GIVEN INSTRUCTION: In the travel piece about Ujung Genteng below, why might visitors need to stop several times on the way? Answer in one to three sentences.

TEXT TO READ:
========

According to Sukabumi’s tourism data, more than 1.8 million local and international tourists visited the district in 2008, but only y 3.5 percent of them chose to visit Ujung Genteng.
Most tourists prefer to visit the more famous beaches of Pelabuhan Ratu, which, according to legend is home to Nyi Roro Kidul, the mystical queen of the South Seas.
Ujung Genteng, which is located about 40 kilometers from that famous beach, remains relatively untouched.
Difficult access becomes one of the main reasons of travelers are reluctant to visit this area.
From Jakarta, the journey to Ujung Genteng takes about eight hours by car. The roads are mostly two-way, narrow and congested, especially when you are passing the small towns and traditional markets along the route. And yet, they will also take you through green paddy fields, tea plantations and beautiful misty mountains along the way.
The roads worsen after you pass the city of Sukabumi; the many potholes force drivers to navigate the bumpy terrain slowly and with great care.
There are also few road signs along the route, so visitors may have to stop numerous times to ask for directions. And be warned: GPS signals may fail in certain areas.
An arched wall gate, inscribed with the words “Welcome to Ujung Genteng,” will meet you at the end of your long journey. Each car is charged Rp 18,000 ($1.44) to enter.
Ujung Genteng offers around 200 forms of accommodations, ranging from humble homestays to star-rated hotels. Most provide two-to three bedroom cottages, complete with a pantry. One night’s stay may range from Rp 300,000 to Rp 1,500,000.

========

PROVIDED MATERIAL:
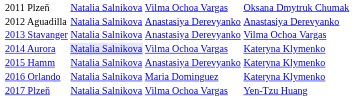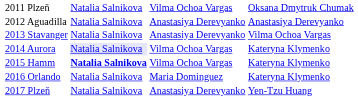2015 Hamm | column 2: normal -> bold
2015 Hamm | column 3: Anastasiya Derevyanko -> Vilma Ochoa Vargas
2017 Plzeň | column 3: Vilma Ochoa Vargas -> Anastasiya Derevyanko
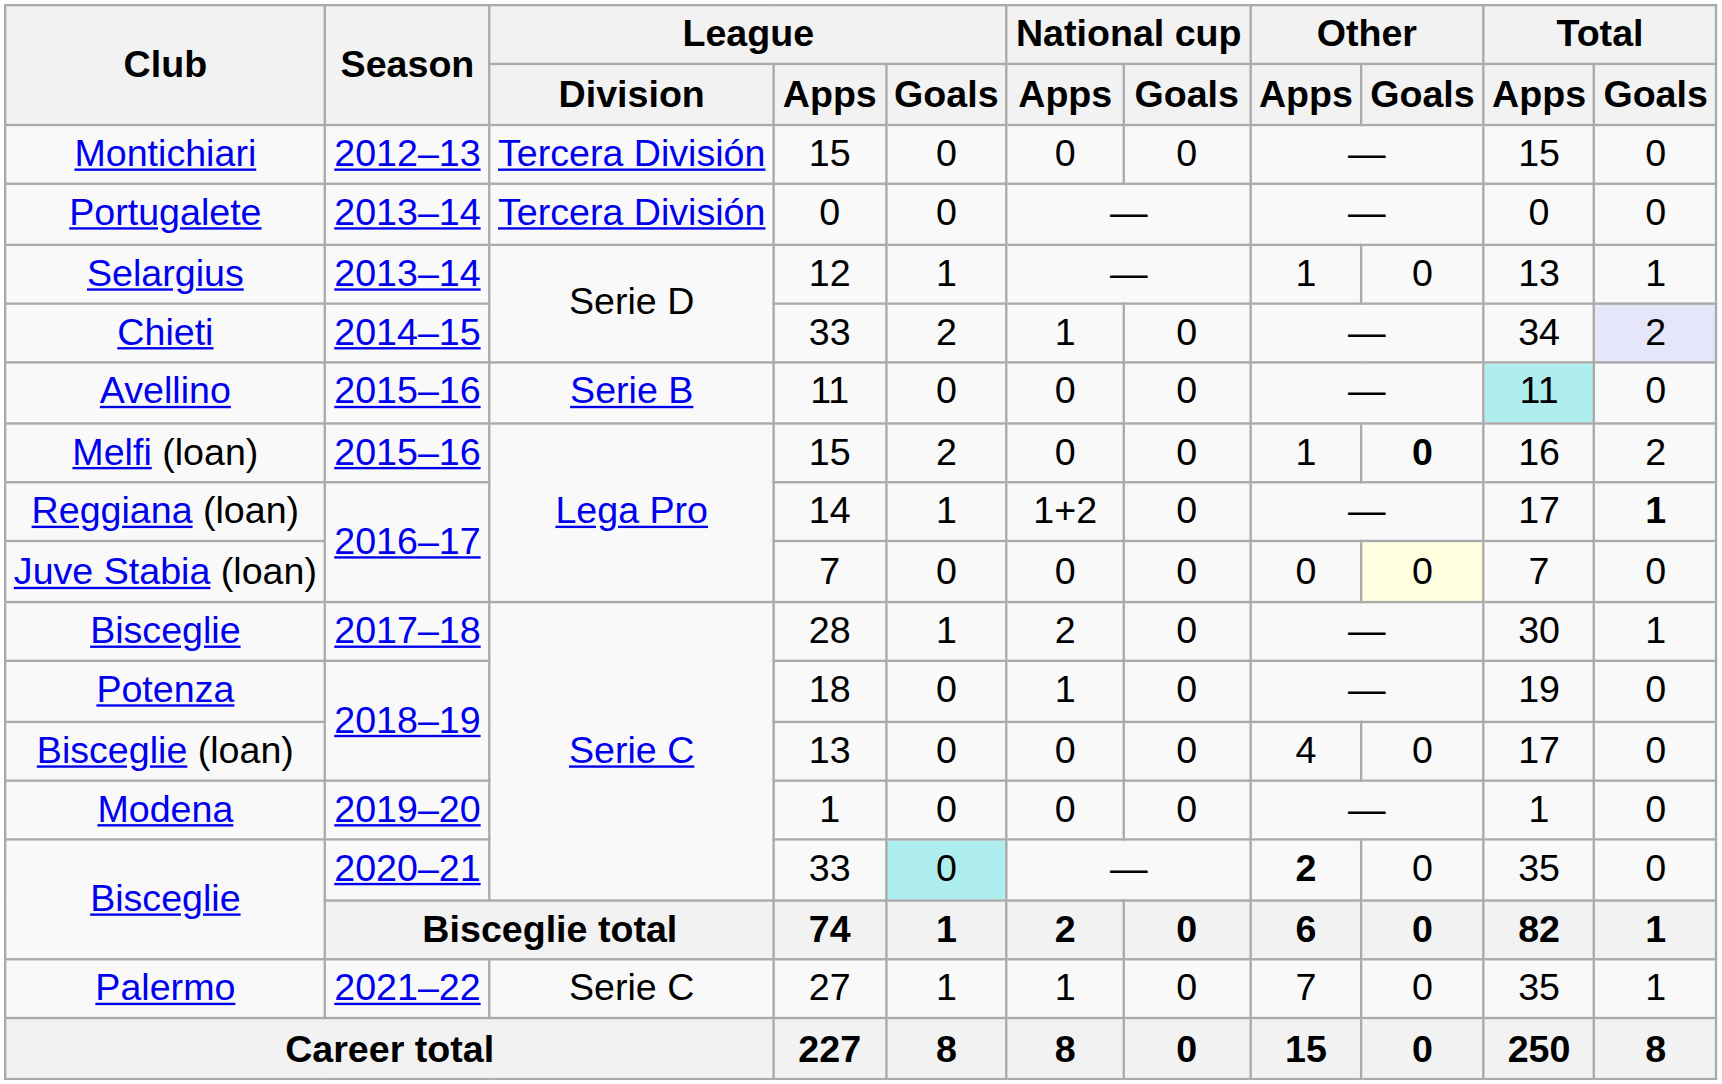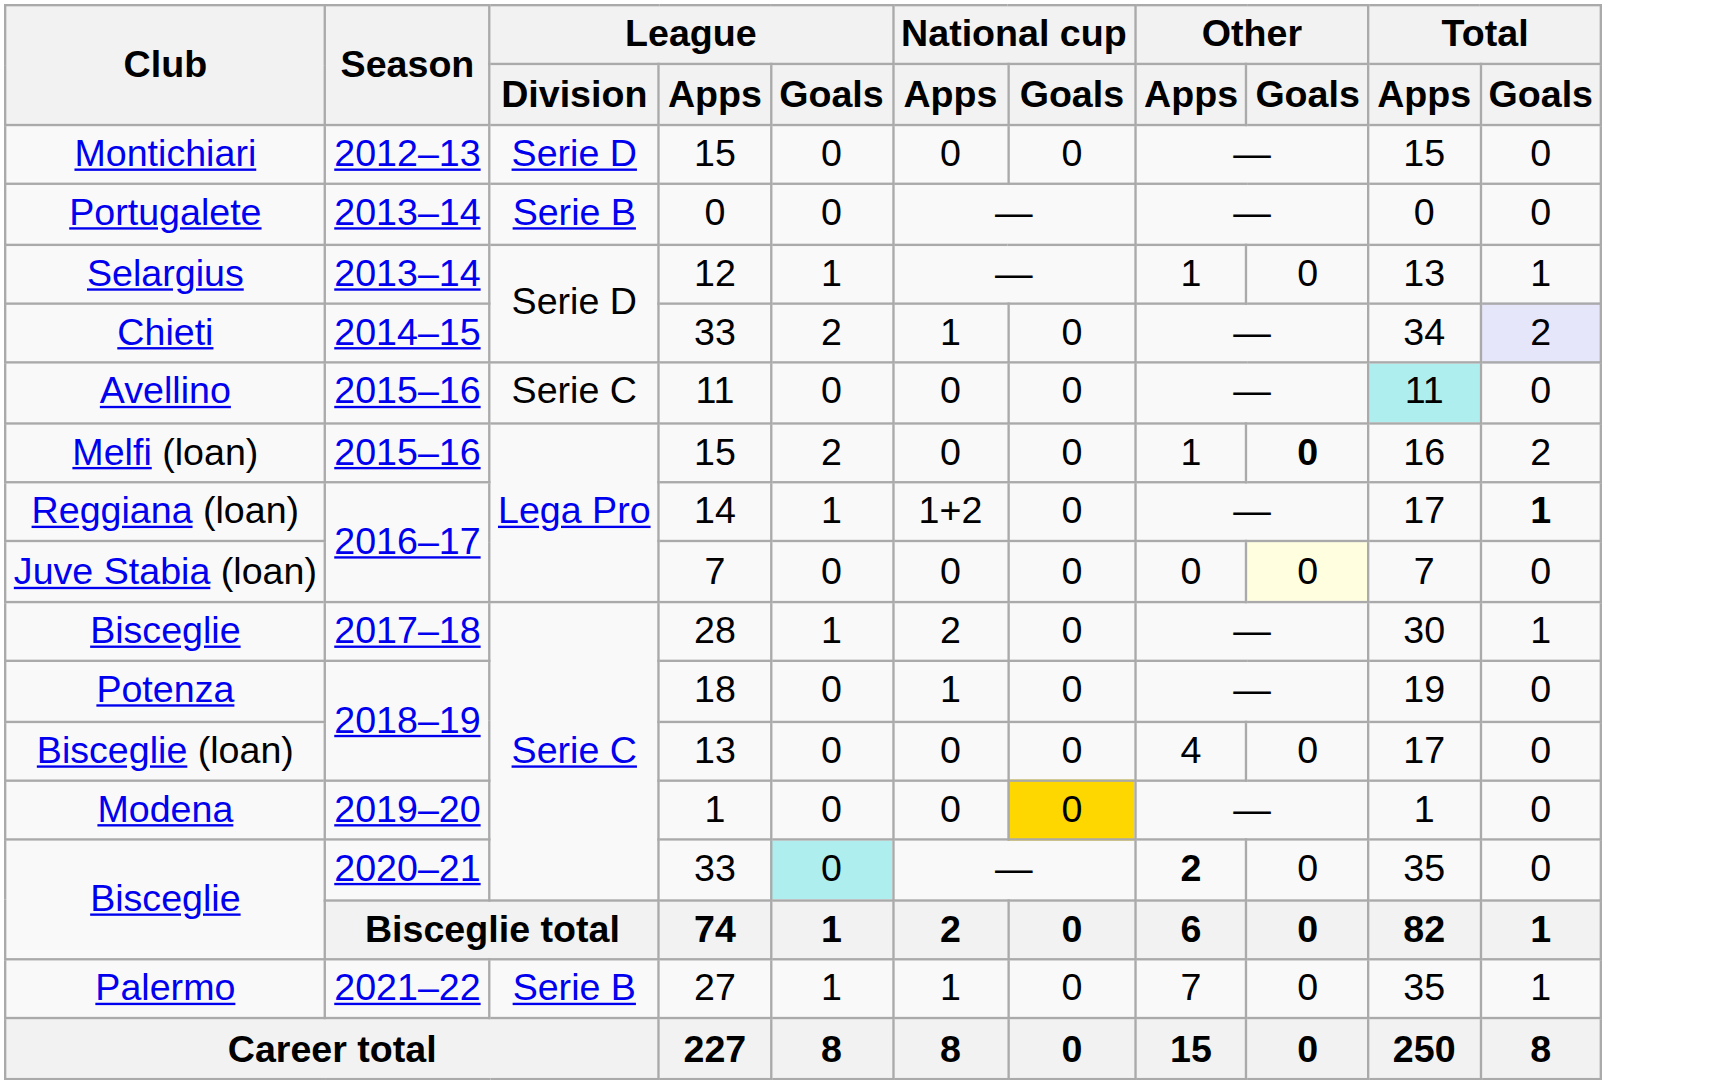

========

RESULT BELOW: There are few road signs along the route, so visitors may have to stop many times to ask for directions.